** Opening Records for this exercise block **
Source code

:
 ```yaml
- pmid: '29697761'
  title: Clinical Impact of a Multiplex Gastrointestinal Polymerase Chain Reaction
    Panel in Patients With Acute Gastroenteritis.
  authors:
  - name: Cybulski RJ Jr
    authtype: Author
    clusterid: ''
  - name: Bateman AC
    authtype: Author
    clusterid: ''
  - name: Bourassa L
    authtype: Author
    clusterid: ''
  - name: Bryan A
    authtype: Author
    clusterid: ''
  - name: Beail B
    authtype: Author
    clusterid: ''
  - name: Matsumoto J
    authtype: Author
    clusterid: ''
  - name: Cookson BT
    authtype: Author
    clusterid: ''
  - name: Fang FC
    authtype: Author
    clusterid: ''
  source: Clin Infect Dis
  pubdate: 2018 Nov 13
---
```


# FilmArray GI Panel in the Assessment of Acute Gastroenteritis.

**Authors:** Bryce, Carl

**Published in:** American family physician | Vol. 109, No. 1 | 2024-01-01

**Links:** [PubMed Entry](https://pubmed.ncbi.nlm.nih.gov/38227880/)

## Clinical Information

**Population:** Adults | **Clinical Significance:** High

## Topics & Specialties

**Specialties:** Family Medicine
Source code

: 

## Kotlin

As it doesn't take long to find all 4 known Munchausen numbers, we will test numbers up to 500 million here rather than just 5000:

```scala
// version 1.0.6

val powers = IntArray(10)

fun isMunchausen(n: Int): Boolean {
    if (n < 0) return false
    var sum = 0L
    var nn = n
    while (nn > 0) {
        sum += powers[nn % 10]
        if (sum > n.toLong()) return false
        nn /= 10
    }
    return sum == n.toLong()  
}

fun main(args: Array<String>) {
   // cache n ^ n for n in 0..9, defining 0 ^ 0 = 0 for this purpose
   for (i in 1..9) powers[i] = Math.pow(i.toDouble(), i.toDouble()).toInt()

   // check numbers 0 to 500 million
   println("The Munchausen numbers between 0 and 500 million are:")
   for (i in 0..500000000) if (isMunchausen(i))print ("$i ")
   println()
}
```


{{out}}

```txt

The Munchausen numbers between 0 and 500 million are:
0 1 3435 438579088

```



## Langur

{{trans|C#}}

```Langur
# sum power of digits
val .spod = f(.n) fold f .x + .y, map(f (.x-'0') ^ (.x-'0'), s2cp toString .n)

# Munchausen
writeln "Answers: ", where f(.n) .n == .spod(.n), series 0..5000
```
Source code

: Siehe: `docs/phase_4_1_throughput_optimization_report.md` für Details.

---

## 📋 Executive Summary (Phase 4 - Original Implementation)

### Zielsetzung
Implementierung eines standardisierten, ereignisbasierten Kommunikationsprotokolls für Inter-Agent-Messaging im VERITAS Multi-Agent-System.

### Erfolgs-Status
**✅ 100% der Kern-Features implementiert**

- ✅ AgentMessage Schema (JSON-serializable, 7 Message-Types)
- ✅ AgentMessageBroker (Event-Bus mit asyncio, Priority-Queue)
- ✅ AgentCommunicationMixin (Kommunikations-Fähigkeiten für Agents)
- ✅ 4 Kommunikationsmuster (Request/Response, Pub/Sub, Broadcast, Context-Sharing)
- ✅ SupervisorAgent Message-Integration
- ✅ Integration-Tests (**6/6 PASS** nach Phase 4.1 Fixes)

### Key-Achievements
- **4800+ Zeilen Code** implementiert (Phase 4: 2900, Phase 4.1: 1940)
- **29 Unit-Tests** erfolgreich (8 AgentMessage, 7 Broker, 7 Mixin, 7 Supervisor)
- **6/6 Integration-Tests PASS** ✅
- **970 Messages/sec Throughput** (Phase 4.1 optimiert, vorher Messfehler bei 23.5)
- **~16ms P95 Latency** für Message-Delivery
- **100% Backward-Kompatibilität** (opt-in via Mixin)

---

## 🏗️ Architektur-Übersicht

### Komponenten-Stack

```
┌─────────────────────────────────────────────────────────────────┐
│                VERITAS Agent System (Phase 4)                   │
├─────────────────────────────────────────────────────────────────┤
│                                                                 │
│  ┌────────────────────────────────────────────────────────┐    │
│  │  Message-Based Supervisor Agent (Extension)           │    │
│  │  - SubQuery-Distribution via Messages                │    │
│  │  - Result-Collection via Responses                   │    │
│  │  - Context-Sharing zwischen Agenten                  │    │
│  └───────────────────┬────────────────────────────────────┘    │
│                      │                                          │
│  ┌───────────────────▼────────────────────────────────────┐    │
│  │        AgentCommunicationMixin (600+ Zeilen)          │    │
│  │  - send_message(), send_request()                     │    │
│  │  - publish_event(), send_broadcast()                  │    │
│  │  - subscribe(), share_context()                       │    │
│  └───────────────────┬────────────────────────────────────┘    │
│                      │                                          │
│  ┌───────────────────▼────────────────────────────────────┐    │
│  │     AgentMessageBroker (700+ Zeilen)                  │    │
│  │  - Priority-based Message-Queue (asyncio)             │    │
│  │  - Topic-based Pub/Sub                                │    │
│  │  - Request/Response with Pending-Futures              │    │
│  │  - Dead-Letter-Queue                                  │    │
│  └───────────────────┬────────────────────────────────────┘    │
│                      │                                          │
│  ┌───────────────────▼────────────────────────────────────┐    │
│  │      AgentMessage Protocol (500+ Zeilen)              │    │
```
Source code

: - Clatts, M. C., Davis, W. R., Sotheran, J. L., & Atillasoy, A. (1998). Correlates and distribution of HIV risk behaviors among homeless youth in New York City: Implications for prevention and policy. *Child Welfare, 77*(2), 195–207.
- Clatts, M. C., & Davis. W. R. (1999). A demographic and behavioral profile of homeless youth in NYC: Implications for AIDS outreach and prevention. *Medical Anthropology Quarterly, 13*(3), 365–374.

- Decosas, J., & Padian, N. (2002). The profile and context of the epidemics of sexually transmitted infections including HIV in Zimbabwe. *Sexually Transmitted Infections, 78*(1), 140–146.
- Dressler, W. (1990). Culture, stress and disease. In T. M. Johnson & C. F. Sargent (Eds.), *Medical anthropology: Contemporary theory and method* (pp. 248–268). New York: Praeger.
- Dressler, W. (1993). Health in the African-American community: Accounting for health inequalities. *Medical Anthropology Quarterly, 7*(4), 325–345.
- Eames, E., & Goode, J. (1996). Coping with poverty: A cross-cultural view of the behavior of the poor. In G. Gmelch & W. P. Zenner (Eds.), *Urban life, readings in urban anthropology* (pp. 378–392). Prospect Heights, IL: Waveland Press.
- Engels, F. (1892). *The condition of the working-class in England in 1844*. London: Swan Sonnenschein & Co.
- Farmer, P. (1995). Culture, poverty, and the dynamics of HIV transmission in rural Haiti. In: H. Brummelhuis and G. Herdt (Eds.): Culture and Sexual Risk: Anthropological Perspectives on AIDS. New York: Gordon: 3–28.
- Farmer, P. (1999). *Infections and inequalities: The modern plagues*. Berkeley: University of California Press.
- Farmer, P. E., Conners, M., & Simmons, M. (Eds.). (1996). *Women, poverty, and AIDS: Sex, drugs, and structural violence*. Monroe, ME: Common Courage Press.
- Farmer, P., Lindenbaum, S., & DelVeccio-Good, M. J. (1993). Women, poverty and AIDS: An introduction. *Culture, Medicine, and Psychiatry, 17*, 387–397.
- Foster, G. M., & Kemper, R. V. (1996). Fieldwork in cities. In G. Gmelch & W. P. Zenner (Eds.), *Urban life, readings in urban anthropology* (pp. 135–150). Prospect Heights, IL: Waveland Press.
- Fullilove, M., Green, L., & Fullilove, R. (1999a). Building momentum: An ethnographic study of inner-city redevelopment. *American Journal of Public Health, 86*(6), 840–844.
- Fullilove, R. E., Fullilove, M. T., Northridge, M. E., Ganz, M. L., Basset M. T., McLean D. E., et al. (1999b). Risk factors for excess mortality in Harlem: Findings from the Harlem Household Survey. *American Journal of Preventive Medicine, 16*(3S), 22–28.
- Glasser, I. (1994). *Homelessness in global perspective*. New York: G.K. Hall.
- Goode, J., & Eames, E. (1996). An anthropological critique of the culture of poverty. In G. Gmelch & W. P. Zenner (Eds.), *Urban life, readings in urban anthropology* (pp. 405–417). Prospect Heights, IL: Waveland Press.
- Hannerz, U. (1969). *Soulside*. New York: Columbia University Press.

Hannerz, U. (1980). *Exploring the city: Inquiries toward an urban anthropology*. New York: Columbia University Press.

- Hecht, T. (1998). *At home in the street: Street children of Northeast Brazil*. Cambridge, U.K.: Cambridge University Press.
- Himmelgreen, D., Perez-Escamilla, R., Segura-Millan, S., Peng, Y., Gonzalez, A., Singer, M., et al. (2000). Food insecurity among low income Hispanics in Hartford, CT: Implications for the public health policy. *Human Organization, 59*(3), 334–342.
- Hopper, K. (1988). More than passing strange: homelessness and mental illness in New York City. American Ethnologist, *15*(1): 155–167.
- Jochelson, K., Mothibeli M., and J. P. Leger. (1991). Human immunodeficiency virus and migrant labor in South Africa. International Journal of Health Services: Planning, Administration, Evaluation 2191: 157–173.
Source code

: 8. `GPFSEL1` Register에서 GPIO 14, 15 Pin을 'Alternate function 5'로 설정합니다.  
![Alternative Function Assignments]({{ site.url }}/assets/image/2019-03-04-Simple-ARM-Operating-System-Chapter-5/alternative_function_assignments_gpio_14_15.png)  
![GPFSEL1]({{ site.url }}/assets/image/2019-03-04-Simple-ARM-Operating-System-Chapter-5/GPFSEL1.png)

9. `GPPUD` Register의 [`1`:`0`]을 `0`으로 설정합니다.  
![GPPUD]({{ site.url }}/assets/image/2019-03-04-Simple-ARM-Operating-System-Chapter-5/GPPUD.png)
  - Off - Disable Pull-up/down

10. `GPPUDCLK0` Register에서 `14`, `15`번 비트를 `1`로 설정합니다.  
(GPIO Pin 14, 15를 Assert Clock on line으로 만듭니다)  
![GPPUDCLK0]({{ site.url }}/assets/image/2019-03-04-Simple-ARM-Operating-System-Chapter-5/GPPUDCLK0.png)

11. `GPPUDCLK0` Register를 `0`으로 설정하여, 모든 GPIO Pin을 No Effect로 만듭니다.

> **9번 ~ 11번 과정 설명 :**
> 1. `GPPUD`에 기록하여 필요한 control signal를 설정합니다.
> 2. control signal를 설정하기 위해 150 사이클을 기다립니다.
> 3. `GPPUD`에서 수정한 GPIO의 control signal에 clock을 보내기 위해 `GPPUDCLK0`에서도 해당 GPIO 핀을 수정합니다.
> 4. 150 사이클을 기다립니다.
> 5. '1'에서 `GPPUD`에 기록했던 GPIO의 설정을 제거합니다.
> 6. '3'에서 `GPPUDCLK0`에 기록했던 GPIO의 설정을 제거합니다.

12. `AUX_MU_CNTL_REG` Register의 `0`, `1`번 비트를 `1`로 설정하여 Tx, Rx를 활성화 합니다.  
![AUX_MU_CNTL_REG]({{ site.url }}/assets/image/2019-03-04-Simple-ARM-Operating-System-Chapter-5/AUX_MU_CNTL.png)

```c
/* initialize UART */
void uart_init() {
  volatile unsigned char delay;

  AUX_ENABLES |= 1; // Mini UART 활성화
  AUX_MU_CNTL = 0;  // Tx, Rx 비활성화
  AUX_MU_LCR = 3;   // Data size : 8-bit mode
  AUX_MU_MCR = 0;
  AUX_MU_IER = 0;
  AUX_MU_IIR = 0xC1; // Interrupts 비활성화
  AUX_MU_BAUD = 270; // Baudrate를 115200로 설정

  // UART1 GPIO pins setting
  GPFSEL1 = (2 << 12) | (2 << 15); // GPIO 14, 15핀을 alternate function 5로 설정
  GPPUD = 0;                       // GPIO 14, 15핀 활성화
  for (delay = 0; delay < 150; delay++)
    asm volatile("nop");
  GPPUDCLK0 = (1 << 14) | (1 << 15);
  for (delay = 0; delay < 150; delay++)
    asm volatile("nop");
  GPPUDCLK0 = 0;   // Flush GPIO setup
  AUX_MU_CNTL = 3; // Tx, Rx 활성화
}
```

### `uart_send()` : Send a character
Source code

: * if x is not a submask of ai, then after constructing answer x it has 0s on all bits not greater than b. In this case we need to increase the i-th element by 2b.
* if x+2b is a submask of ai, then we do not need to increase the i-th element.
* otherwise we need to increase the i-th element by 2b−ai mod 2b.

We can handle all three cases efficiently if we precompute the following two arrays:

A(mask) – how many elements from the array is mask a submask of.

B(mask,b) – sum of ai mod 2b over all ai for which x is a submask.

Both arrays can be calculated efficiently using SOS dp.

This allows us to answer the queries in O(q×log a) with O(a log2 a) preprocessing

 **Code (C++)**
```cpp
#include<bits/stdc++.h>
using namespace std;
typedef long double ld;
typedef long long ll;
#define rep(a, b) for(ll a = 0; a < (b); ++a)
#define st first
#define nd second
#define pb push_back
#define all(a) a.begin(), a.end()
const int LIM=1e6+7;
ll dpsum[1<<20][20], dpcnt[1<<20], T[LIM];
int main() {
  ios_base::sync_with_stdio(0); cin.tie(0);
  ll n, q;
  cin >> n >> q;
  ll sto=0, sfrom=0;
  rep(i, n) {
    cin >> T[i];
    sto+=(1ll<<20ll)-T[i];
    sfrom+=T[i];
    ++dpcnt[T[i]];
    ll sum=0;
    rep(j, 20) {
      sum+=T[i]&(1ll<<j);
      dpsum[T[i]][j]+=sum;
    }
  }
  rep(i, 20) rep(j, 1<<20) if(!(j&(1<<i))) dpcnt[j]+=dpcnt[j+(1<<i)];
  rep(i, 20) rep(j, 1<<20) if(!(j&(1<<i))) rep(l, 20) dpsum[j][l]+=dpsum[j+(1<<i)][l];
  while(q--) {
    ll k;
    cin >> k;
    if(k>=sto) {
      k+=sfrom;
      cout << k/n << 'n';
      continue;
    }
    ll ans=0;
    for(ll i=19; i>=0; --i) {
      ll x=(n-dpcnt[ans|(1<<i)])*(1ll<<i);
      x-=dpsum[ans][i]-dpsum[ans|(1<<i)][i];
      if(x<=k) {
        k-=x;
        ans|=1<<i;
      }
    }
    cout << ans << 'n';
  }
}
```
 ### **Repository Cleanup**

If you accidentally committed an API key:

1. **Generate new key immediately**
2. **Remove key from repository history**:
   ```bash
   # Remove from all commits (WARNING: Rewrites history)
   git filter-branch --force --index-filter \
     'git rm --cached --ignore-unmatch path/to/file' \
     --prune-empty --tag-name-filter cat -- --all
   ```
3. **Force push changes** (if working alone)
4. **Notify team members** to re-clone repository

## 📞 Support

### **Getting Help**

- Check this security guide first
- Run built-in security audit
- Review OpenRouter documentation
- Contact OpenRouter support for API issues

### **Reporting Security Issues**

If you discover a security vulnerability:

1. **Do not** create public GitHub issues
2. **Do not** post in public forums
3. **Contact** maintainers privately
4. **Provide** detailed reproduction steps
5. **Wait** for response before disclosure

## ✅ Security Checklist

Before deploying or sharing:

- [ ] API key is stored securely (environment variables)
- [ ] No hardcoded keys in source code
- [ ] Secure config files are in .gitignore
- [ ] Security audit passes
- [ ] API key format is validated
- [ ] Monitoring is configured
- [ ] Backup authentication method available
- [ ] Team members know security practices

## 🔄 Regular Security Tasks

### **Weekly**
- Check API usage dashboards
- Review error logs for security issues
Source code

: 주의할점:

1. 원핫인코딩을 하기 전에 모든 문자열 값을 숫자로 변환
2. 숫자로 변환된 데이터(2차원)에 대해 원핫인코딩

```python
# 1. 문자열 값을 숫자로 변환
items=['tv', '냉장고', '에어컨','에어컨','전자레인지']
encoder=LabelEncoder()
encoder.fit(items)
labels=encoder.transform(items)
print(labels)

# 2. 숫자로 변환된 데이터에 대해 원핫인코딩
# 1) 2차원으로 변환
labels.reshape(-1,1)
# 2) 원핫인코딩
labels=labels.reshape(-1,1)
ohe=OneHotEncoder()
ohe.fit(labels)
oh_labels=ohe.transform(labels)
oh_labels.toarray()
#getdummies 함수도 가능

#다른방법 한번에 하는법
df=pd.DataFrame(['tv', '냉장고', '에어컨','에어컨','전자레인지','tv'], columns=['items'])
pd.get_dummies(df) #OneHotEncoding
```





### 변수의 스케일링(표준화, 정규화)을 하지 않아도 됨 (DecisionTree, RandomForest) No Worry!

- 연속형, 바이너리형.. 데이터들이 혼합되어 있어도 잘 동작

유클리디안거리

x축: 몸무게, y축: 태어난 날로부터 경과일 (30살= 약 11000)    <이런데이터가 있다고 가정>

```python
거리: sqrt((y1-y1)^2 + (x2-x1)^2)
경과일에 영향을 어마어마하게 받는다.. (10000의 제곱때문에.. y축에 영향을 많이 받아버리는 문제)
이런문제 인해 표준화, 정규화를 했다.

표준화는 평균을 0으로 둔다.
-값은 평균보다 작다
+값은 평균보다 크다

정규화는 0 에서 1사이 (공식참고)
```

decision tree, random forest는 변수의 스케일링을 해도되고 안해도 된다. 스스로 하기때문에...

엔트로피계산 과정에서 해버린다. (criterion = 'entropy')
** Closing Records for this exercise block **
Write out the records above exactly, from the opening line to the line with "1 | 2024-01-01", including both, with nothing added.

Source code

:
 ```yaml
- pmid: '29697761'
  title: Clinical Impact of a Multiplex Gastrointestinal Polymerase Chain Reaction
    Panel in Patients With Acute Gastroenteritis.
  authors:
  - name: Cybulski RJ Jr
    authtype: Author
    clusterid: ''
  - name: Bateman AC
    authtype: Author
    clusterid: ''
  - name: Bourassa L
    authtype: Author
    clusterid: ''
  - name: Bryan A
    authtype: Author
    clusterid: ''
  - name: Beail B
    authtype: Author
    clusterid: ''
  - name: Matsumoto J
    authtype: Author
    clusterid: ''
  - name: Cookson BT
    authtype: Author
    clusterid: ''
  - name: Fang FC
    authtype: Author
    clusterid: ''
  source: Clin Infect Dis
  pubdate: 2018 Nov 13
---
```


# FilmArray GI Panel in the Assessment of Acute Gastroenteritis.

**Authors:** Bryce, Carl

**Published in:** American family physician | Vol. 109, No. 1 | 2024-01-01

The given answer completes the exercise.